Work required. Reproduce exactly the lines that run from the start of the records below to the line with "duurzaammbo", inclusive.
———
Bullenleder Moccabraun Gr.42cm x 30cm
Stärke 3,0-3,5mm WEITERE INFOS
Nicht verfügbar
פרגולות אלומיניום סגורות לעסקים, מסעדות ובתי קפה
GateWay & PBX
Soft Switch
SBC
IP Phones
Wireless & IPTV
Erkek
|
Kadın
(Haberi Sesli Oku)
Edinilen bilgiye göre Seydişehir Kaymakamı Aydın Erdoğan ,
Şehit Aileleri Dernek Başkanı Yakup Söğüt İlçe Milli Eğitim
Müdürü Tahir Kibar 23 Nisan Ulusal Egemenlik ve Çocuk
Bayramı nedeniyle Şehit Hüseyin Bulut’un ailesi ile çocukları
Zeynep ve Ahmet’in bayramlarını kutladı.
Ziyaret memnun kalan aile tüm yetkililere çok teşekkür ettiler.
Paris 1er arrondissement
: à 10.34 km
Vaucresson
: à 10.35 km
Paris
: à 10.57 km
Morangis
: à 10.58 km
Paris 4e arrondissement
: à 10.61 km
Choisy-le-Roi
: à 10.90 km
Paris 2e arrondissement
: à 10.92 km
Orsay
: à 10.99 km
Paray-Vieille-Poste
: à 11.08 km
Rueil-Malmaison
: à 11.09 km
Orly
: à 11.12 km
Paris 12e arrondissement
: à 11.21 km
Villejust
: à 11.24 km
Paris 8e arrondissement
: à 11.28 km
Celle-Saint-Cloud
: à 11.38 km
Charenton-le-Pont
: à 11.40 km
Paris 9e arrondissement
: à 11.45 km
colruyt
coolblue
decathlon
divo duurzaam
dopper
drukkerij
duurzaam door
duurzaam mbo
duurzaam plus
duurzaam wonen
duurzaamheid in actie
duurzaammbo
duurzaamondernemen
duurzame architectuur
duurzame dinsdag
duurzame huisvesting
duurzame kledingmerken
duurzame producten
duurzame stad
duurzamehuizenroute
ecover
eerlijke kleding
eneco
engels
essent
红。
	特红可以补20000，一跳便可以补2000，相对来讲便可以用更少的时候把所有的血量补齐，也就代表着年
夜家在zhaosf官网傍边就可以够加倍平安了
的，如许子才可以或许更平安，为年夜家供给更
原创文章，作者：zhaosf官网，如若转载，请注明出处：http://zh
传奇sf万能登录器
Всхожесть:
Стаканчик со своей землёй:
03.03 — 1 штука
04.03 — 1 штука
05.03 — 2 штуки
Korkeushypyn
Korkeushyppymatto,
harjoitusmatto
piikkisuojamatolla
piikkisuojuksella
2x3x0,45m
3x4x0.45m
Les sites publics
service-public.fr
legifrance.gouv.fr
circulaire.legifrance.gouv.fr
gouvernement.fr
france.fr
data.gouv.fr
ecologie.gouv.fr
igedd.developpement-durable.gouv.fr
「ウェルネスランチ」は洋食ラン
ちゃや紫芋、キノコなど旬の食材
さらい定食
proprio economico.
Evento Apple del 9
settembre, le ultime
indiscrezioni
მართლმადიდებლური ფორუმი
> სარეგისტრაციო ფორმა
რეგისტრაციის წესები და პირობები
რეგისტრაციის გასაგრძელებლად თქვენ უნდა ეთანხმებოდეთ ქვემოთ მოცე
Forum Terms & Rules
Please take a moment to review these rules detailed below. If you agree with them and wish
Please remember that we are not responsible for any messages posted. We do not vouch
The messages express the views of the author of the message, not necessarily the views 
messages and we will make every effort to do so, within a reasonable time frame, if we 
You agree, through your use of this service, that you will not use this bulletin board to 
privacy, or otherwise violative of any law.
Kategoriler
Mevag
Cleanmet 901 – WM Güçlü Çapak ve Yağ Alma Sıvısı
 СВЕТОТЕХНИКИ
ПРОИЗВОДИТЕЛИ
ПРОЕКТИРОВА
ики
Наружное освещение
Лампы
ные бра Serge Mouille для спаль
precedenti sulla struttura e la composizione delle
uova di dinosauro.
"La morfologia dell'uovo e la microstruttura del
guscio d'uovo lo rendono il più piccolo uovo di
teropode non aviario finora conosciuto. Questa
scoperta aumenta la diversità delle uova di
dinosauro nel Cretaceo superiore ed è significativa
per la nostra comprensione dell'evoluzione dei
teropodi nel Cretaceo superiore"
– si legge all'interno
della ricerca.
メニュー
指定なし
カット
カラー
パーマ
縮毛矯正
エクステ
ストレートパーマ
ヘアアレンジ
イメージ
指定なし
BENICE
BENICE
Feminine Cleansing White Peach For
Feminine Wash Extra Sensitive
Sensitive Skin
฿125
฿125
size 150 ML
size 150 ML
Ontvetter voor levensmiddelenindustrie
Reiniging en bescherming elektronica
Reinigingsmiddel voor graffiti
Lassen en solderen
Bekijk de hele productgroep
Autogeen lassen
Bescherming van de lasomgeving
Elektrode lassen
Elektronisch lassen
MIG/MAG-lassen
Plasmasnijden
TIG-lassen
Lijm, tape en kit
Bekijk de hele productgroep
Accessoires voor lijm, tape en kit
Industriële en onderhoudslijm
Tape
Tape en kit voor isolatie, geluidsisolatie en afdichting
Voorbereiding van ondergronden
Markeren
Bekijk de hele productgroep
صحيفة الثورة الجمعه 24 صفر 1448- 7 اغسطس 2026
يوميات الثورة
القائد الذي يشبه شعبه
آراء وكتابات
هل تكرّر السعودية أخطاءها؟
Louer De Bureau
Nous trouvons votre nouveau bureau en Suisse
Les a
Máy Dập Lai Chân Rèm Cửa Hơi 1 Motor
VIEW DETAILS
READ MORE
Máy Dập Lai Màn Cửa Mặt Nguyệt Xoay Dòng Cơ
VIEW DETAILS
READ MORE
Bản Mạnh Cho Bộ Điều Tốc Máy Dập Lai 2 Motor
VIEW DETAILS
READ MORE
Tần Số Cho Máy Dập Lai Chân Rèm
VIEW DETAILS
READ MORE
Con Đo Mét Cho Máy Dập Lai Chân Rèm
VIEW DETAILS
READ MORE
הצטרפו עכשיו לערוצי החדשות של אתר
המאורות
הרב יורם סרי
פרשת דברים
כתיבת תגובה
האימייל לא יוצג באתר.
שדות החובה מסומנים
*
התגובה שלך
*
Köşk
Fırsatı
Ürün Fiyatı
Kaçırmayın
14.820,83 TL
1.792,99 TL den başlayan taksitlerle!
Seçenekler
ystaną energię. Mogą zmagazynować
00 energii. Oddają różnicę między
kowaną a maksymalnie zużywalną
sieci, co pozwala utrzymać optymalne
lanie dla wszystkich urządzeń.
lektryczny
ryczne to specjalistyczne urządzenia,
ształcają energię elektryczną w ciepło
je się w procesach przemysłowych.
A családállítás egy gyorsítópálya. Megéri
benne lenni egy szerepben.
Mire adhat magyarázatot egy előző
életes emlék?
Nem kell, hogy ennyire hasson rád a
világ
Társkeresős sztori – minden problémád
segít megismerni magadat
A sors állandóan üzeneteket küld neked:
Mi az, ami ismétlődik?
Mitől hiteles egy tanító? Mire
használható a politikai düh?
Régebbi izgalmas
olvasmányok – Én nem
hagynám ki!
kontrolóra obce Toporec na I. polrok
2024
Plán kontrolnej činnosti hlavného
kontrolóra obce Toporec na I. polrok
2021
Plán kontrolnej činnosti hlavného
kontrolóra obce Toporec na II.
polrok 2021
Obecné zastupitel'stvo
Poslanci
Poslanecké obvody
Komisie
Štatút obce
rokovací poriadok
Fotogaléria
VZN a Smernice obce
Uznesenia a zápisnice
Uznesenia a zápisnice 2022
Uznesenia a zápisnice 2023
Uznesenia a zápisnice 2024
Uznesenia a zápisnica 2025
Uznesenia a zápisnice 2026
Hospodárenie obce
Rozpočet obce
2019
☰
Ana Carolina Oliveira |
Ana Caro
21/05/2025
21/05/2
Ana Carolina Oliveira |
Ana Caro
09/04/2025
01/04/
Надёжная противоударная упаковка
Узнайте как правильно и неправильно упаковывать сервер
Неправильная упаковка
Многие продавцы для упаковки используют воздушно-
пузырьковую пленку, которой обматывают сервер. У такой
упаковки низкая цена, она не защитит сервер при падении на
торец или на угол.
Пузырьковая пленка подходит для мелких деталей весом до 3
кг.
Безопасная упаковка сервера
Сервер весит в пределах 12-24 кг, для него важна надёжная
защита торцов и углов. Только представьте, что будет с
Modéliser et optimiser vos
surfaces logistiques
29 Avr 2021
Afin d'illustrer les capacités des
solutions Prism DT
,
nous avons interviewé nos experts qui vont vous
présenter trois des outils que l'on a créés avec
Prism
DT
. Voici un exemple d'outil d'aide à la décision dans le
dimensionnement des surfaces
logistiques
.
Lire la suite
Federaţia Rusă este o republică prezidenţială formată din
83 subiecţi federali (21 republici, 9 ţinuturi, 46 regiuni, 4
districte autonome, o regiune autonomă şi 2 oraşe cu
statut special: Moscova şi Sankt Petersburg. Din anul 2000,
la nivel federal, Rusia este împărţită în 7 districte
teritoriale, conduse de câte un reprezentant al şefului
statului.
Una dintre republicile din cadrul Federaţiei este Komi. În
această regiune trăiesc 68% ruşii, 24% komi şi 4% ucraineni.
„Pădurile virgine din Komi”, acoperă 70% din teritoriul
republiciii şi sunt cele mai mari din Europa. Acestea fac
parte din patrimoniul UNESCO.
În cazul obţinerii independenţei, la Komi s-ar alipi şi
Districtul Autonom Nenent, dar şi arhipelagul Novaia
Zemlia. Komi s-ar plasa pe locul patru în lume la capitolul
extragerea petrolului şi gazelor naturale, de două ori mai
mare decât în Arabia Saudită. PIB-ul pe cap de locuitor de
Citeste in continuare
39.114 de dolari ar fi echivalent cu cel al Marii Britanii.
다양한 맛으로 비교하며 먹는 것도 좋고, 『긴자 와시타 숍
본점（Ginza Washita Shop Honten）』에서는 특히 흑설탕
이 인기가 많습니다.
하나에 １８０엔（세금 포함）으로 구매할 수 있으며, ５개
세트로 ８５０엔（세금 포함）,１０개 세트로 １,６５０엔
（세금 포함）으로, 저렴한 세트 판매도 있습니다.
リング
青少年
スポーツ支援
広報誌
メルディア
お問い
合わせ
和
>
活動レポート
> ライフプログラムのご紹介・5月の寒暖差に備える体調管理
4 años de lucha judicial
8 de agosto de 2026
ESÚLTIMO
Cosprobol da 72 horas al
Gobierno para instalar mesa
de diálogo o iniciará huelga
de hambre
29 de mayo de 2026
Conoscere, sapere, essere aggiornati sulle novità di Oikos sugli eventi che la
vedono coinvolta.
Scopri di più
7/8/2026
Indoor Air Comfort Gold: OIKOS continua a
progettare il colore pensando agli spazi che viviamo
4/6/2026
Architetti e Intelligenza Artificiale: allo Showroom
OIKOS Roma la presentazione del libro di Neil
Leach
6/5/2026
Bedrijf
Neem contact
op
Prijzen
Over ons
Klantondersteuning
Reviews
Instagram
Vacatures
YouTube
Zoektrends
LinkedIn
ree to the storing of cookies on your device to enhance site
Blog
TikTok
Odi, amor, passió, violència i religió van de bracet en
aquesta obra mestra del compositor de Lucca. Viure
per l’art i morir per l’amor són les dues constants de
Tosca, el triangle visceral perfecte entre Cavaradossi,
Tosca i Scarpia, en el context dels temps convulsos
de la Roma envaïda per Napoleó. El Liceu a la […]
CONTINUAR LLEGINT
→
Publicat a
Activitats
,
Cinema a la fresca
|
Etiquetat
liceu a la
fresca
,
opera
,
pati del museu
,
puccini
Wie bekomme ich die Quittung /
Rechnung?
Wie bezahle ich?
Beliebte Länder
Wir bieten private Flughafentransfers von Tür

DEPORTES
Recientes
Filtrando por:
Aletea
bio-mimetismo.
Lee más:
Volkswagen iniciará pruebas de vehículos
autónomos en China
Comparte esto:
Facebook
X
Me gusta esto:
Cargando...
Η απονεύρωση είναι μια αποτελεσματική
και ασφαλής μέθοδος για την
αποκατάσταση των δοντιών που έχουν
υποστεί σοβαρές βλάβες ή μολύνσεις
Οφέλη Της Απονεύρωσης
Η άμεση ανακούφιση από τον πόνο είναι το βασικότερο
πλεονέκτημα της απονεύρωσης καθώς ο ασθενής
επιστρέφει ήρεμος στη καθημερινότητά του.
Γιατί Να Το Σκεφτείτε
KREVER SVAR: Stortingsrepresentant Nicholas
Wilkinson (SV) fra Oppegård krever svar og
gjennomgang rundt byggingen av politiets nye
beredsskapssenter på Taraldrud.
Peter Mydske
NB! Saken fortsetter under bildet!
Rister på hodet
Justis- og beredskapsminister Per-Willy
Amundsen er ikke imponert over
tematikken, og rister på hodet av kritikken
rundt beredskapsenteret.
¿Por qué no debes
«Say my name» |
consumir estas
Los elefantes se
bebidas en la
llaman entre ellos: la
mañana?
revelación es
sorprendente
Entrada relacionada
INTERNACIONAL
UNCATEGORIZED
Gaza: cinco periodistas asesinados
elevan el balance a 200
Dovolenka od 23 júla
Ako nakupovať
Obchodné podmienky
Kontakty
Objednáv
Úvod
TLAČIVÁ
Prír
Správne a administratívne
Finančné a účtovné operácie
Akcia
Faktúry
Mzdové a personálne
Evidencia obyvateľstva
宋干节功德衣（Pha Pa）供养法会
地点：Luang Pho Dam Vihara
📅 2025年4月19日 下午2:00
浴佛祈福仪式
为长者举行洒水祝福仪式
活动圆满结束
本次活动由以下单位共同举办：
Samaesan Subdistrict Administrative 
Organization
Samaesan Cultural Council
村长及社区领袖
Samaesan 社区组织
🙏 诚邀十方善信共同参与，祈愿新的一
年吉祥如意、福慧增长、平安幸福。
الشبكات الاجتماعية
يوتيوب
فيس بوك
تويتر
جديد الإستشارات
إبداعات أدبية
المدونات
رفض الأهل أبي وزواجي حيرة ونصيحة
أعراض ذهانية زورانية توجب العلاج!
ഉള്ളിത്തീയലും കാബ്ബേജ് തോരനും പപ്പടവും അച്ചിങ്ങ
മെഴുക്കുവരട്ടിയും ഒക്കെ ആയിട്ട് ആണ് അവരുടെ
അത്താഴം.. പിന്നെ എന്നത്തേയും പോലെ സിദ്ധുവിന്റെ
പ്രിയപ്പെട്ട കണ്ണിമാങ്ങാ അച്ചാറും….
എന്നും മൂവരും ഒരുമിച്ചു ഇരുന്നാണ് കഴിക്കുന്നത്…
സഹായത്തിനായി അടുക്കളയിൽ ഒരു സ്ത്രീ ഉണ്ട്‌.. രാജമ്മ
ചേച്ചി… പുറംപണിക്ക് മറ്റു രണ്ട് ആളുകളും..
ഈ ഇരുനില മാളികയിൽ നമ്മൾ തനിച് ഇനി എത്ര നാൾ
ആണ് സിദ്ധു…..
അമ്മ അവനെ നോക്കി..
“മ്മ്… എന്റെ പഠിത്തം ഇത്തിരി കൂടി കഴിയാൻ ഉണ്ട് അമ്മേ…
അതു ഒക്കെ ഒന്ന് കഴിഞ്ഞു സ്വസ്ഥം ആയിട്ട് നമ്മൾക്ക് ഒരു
———
Solution for this problem.
Bullenleder Moccabraun Gr.42cm x 30cm
Stärke 3,0-3,5mm WEITERE INFOS
Nicht verfügbar
פרגולות אלומיניום סגורות לעסקים, מסעדות ובתי קפה
GateWay & PBX
Soft Switch
SBC
IP Phones
Wireless & IPTV
Erkek
|
Kadın
(Haberi Sesli Oku)
Edinilen bilgiye göre Seydişehir Kaymakamı Aydın Erdoğan ,
Şehit Aileleri Dernek Başkanı Yakup Söğüt İlçe Milli Eğitim
Müdürü Tahir Kibar 23 Nisan Ulusal Egemenlik ve Çocuk
Bayramı nedeniyle Şehit Hüseyin Bulut’un ailesi ile çocukları
Zeynep ve Ahmet’in bayramlarını kutladı.
Ziyaret memnun kalan aile tüm yetkililere çok teşekkür ettiler.
Paris 1er arrondissement
: à 10.34 km
Vaucresson
: à 10.35 km
Paris
: à 10.57 km
Morangis
: à 10.58 km
Paris 4e arrondissement
: à 10.61 km
Choisy-le-Roi
: à 10.90 km
Paris 2e arrondissement
: à 10.92 km
Orsay
: à 10.99 km
Paray-Vieille-Poste
: à 11.08 km
Rueil-Malmaison
: à 11.09 km
Orly
: à 11.12 km
Paris 12e arrondissement
: à 11.21 km
Villejust
: à 11.24 km
Paris 8e arrondissement
: à 11.28 km
Celle-Saint-Cloud
: à 11.38 km
Charenton-le-Pont
: à 11.40 km
Paris 9e arrondissement
: à 11.45 km
colruyt
coolblue
decathlon
divo duurzaam
dopper
drukkerij
duurzaam door
duurzaam mbo
duurzaam plus
duurzaam wonen
duurzaamheid in actie
duurzaammbo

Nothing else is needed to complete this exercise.